Exploring Weakly Labeled Images for Video Object Segmentation With Submodular Proposal Selection
PubDate: February 2018
Teams: Beihang University
Writers: Yu Zhang; Xiaowu Chen; Jia Li; Wei Teng; Haokun Song
Video object segmentation (VOS) is important for various computer vision problems, and handling it with minimal human supervision is highly desired for the large-scale applications. To bring down the supervision, existing approaches largely follow a data mining perspective by assuming the availability of multiple videos sharing the same object categories. It, however, would be problematic for the tasks that consume a single video. To address this problem, this paper proposes a novel approach that explores weakly labeled images to solve video object segmentation.
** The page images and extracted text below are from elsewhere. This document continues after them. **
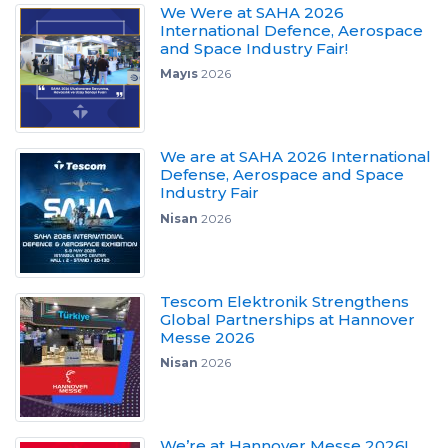
We Were at SAHA 2026
International Defence, Aerospace
and Space Industry Fair!
Mayıs
2026
We are at SAHA 2026 International
Defense, Aerospace and Space
Industry Fair
Nisan
2026
Tescom Elektronik Strengthens
Global Partnerships at Hannover
Messe 2026
Nisan
2026
We’re at Hannover Messe 2026!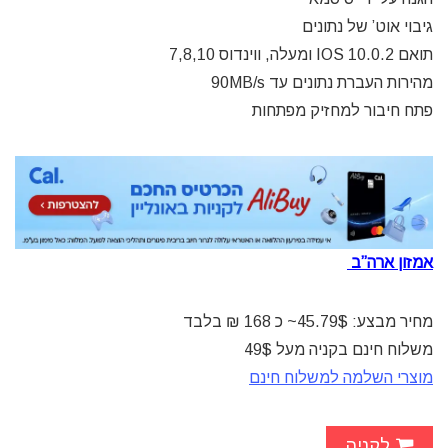
גיבוי אוט’ של נתונים
תואם IOS 10.0.2 ומעלה, ווינדוס 7,8,10
מהירות העברת נתונים עד 90MB/s
פתח חיבור למחזיק מפתחות
אמזון ארה”ב
מחיר מבצע: 45.79$~ כ 168 ₪ בלבד
משלוח חינם בקניה מעל 49$
מוצרי השלמה למשלוח חינם
לקניה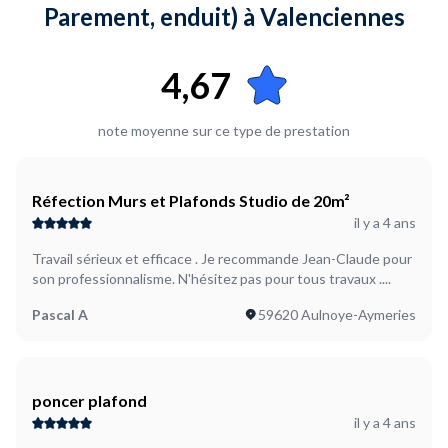
Parement, enduit) à Valenciennes
4,67
note moyenne sur ce type de prestation
Réfection Murs et Plafonds Studio de 20m²
il y a 4 ans
Travail sérieux et efficace . Je recommande Jean-Claude pour
son professionnalisme. N'hésitez pas pour tous travaux ....
Pascal A
59620 Aulnoye-Aymeries
poncer plafond
il y a 4 ans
Given a video labeled with a target category, images labeled with the same category are collected, from which noisy object exemplars are automatically discovered. After that the proposed approach extracts a set of region proposals on various frames and efficiently matches them with massive noisy exemplars in terms of appearance and spatial context. We then jointly select the best proposals across the video by solving a novel submodular problem that combines region voting and global region matching. Finally, the localization results are leveraged as strong supervision to guide pixel-level segmentation. Extensive experiments are conducted on two challenging public databases: Youtube-Objects and DAVIS. The results suggest that the proposed approach improves over previous weakly supervised/unsupervised approaches significantly, showing a performance even comparable with the several approaches supervised by the costly manual segmentations.